On Kermit "It's Not Easy Being a Serial Killer" Gosnell
If you haven't heard yet, there's a fellow on trial in the City of Brotherly Love who is accused of the most unbrotherly behavior: callously murdering newborn babies. Not "fetuses," but live born babies outside of the womb. Usually the result of a botched abortion, these babies would come out breathing, moving, sometimes even playing with the staff, and then Gosnell and his staff would sever their necks and kill them.
Yes, really. This isn't about abortion, it's about killing live and healthy born babies. It's sickening and gruesome. And that is part of why the media has largely ignored the story, because the actions of Kermit Gosnell and his staff are so horrifying to the overwhelming majority of Americans.

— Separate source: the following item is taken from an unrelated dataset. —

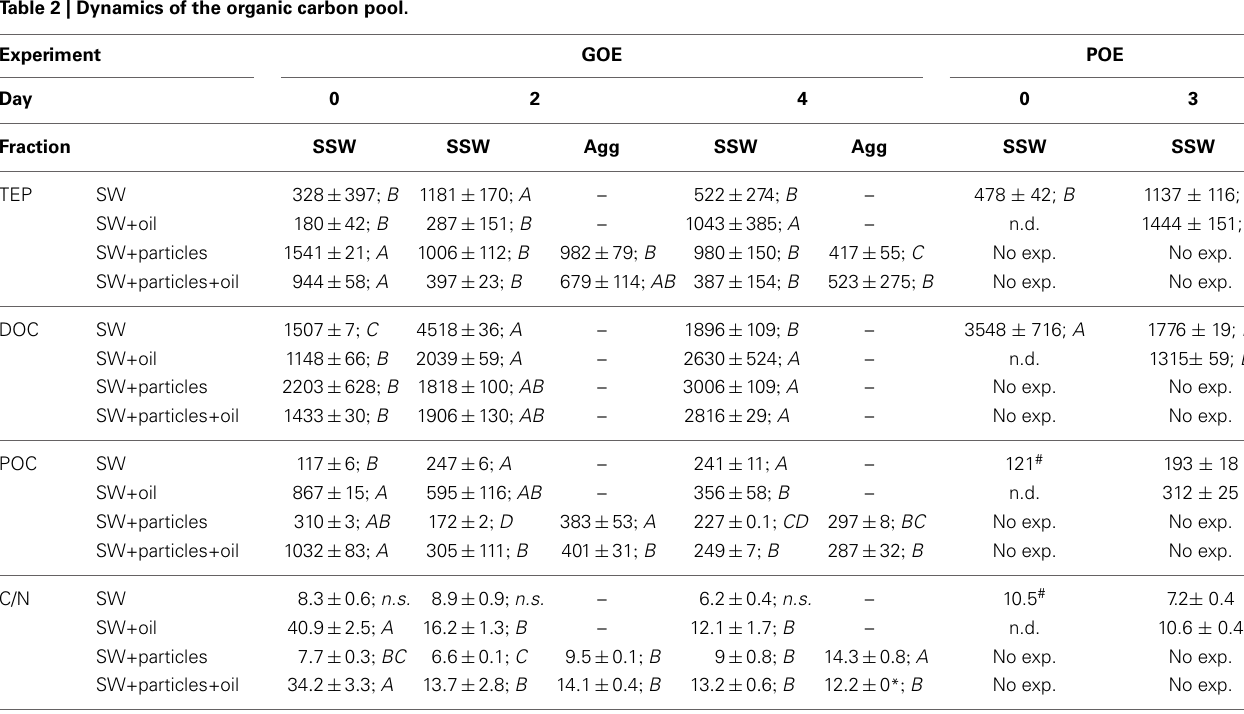
Table 2 | Dynamics of the organic carbon pool.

But there's another reason: the story undermines many of the arguments offered by some prominent pro-choice advocates, and the media, being pro-choice advocates, are afraid to take it on. It's not that they agree with Gosnell, but they literally fear where this story leads, and for very good cause.

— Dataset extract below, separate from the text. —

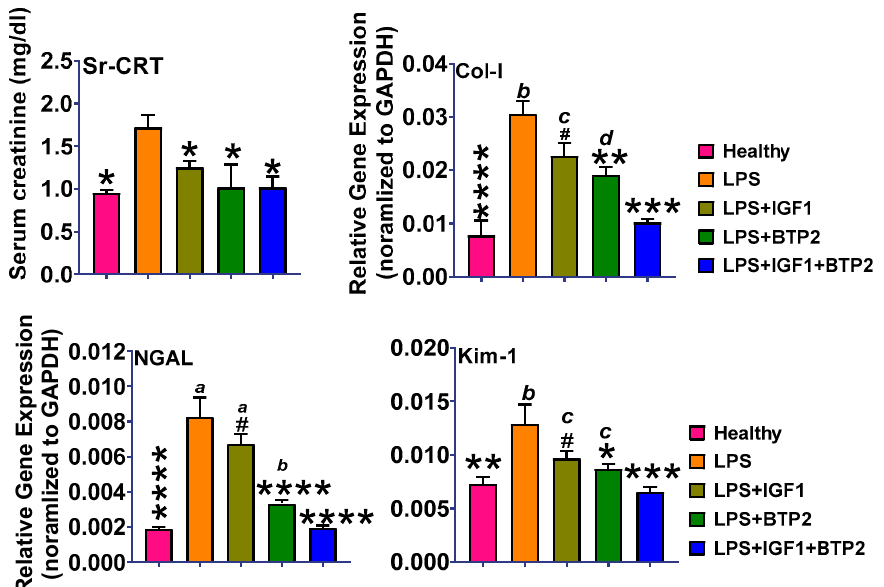
Figure 7. Favorable effects of IGF-1 and BTP-2 monotherapies and IGF-1 + BTP-2 combination therapy on LPS induced serum creatinine (Sr-CRT) and gene expression of the molecules reflecting kidney damage. See text for interpretation. Data are mean ± SEM * p < 0.05, ** p < 0.01, *** p < 0.001, **** p < 0.0001, # not significant (LPS Vs other groups) and d - p < 0.05, c - p < 0.01, b - p < 0.001, a - p < 0.0001 (LPS + IGF1 + BTP-2 Vs other groups), 1-way ANOVA followed by a Dunnett’s multiple comparisons test, ( n = 4 in each group).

We've been told for years that botched abortions are rare; that when they do happen, and the babies are born, that they are treated as patients and saved whenever possible; and, most of all, that a pre-born baby human is significantly different in proper legal staus from one of the same development that has been born: that it is justified to kill a 33-week old "fetus," who if born gets all our legal protections.
Many pro-choice advocates recognize these falsehoods, and therefore oppose late-term abortions. They draw different lines -- some choose heartbeats or brain waves, some choose certain actions and instincts, some pick a certain calendar date -- but most of them think there is a line other than, as Kirsten Powers put it, "geography": simply being in or out of the mother's womb. Most people recognize that this is not only an irrational way to define human life or to decide who gets human rights, but it's also terribly damaging to society to so arbitrarily define humanity, in the same way that slavery was: it's a corrupting sickness that affects us all, in how we see other people in society, and it has unexpected and terrible effects ... such as, justifying severing the necks of born, healthy, babies.
While I would love for abortions to end soon, that is perhaps a vain hope. But what realistically might come out of this is some permanent line-drawing of "how late is too late."
The left likes to drum up false solutions to problems all the time: gun bans and background checks and so on that, based on the facts, would have had no impact on the lives they say they are motivated to protect. But here we have lives being lost that can be saved, if we collectively not only go after people like Gosnell, but come together on more specific lines to draw.